ANNUAL inflation accelerated from 5,2% in March to 5,9% in April, the Namibia Statistics Agency said yesterday. Inflation was also 5,9% in April last year.

The monthly inflation rate for April stood at one percent, recording an increase of 0,4 percentage points over 0,6% recorded a month earlier.

The biggest contributor to inflation for the period was food and non alcoholic beverages which contributed 24,7%. This was closely followed by the transport sector which contributed 22,7%. Housing, water and electricity contributed 16,6% whilst alcoholic beverages contributed 14,9%. All the other groups’ contribution stood at 21,1%.

The agency said during April 2013 and April 2014, the highest monthly inflation rates were observed in April and January this year at one percent and 0,9% respectively, as well as 0,7% for both July 2013 and February 2014.

During the period of April 2013 to April 2014, the annual inflation rate fluctuated between 4,4% and 6,2%.

June last year recorded the highest annual inflation rate of 6,2% while November 2013 recorded the lowest inflation rate of 4,4%.


The country’s trade balance recorded a deficit as imports grew ger than exports.
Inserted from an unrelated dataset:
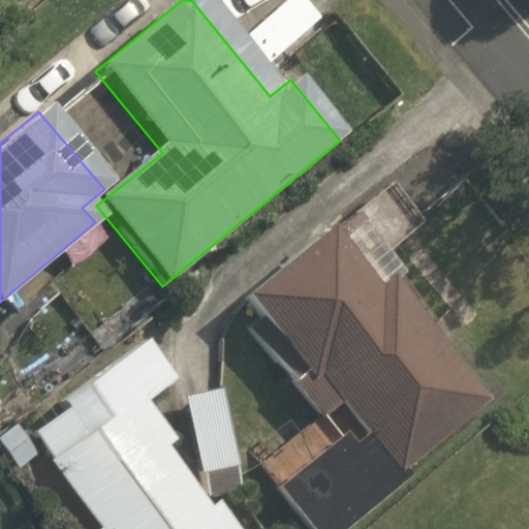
[(336,528),(505,385),(350,203),(243,294),(347,416),(269,483),(308,528),(336,528)]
The deficit reached N$ 2,5 billion in March growing by 35,1% from a monthly revised deficit of N$1,8 billion in February.

“The recorded deficit is the largest since December 2013 and underscores Namibia’s dependence on imports, as well as her vulnerability to any slowdown in supply from the largest trading partner, South Africa,” agency.
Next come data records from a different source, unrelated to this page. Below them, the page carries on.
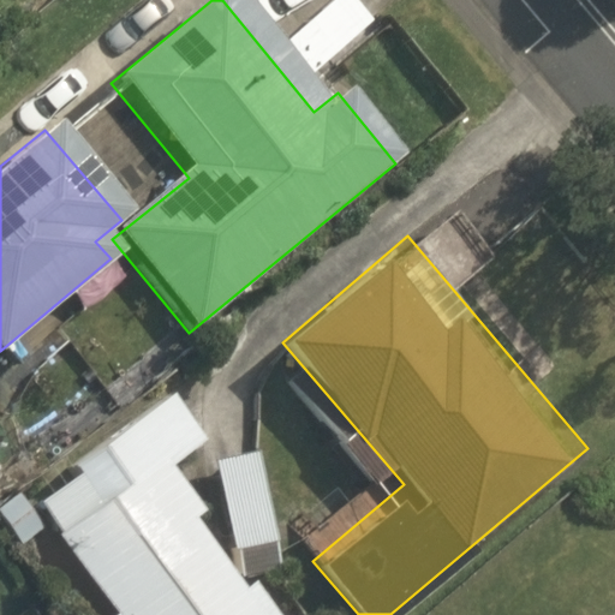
[(96,503),(61,529),(120,614),(280,614),(173,458),(209,433),(178,387),(69,463),(96,503)]
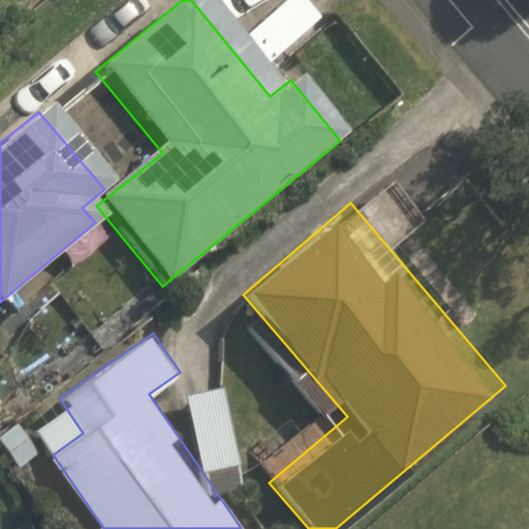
[(226,384),(186,392),(200,467),(240,460),(226,384)]
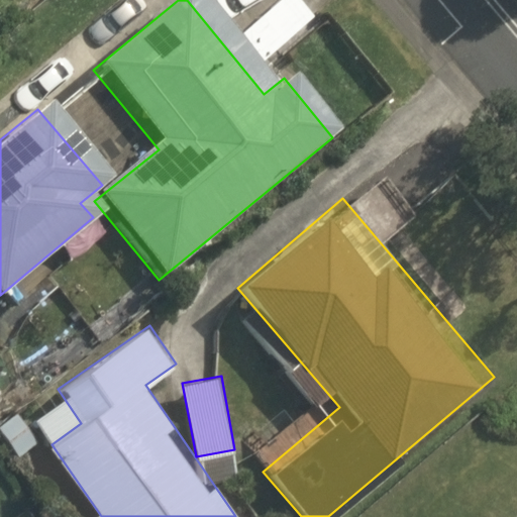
All buildings are outlined.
Namibia’s overall imports rose by 23,1%, from N$5,2 billion a month earlier to N$6,4 billion in March.

The agency said the increase in imports reflects the strengthening in domestic spending, mainly on boilers, vehicle and mineral fuels and oils. The import cost for these commodities rose by 32,8% to N$2,6 billion from N$1,8 billion in February as well as by 121% from N$1,2 billion a year earlier.

The overall value of imported goods from South Africa alone increased by 11,8% to N$4,2 billion from N$3,8 billion in February, while the cost of imports from the USA increased to N$338 million from N$80 million in February. On the other hand, imports from DRC, UK and China weakened. The most decline observed was from DRC which was reflected in the imported value of copper, which fell to N$90 million from N$227 million.

Export earnings rose by 16,6% to N$3,9 billion from N$3,4 billion in February as revenue from sales to all the major markets except Switzerland, Angola, and Zambia strengthened. The growth in export revenue was boosted by sales of ores, fish and precious stones. Zinc exports increased the most by N$189 million, and diamonds by N$174 million.